Nicht viele Worte dazu, dafür ist es zu spät … aber sowohl in Bartók wie auch in Janácek war das Orchester eine Wucht! Hrusa gestaltete die beiden Werke perfekt. In der Lautstärke kam der Schuhschachtelsaal manchmal an seine Grenzen, aber egal wie laut und intensiv es wurde, alles blieb transparent und klar, die Stimmen heraushörbar. Grosse Klasse!
Leider war das Schumann’sche Violinkonzert mit der verehrten Isabelle Faust eine leise Enttäuschung – was aber, im Gegensatz zum Mendelssohn-Konzert neulich, nicht an Faust lag. Im Gegenteil: sie scheint den Solo-Part des Konzertes gänzlich verinnerlicht zu haben! Aber das Orchester war flächig, breit, wenig nuanciert, die klangliche Transparenz, die es davor und danach auch wieder an den Tag legte, fehlte.
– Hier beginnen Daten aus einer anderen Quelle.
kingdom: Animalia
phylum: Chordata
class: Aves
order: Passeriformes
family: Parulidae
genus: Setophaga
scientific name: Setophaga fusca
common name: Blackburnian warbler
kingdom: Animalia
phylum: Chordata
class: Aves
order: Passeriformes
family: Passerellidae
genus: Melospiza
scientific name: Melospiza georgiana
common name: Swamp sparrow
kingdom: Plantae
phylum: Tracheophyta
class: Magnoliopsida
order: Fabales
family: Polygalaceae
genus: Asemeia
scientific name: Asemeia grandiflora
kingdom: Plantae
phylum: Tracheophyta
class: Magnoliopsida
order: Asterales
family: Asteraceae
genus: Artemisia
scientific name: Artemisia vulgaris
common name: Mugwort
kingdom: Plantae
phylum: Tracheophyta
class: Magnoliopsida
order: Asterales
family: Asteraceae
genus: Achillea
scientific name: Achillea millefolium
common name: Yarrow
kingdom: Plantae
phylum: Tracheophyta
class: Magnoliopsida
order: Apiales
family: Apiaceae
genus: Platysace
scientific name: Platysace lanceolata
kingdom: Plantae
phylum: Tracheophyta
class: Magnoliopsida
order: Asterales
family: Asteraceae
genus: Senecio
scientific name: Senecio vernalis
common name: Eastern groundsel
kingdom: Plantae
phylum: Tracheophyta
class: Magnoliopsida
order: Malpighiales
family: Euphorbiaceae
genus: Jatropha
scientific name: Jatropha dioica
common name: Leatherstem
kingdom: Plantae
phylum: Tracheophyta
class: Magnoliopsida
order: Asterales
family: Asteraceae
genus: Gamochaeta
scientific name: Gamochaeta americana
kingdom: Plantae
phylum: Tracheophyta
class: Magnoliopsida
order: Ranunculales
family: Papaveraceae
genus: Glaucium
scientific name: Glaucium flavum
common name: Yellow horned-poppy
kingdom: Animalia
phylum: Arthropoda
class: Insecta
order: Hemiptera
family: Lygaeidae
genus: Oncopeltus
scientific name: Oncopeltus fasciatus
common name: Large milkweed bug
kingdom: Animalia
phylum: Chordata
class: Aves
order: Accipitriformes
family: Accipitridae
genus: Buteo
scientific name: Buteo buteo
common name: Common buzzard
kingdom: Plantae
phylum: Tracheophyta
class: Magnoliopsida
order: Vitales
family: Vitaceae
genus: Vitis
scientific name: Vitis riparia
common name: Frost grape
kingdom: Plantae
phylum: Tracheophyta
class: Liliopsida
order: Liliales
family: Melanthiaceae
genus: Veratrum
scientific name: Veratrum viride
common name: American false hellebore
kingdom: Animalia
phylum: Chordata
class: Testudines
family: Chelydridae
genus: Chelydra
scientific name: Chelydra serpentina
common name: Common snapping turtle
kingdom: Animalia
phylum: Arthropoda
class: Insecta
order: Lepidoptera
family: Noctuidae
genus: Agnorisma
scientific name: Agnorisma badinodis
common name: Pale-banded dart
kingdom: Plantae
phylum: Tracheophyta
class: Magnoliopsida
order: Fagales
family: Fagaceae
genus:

Da ich mit dem Konzert (und auch mit Schumanns Symphonien) sowieso nicht gänzlich klarkomme, bin ich mit Schuldzuweisungen aber vorsichtig, habe mir vorgenommen, mich bald mal wieder an die jüngeren Aufnahmen zu machen, unter denen sich ja auch eine mit Faust findet (mit Heras-Casado, also genau die Kombination, die bei Mendelssohn, pardon, nicht recht geigte). Wobei mir jene von Carolin Widmann aber beim letzten Durchgang am besten gefiel – die anderen sind Zehetmair und Kopatchinskaja mit Holliger (ein paar ältere sind auch noch da, von Zehetmair/Eschenbach ab aber noch nicht oder kaum gehört).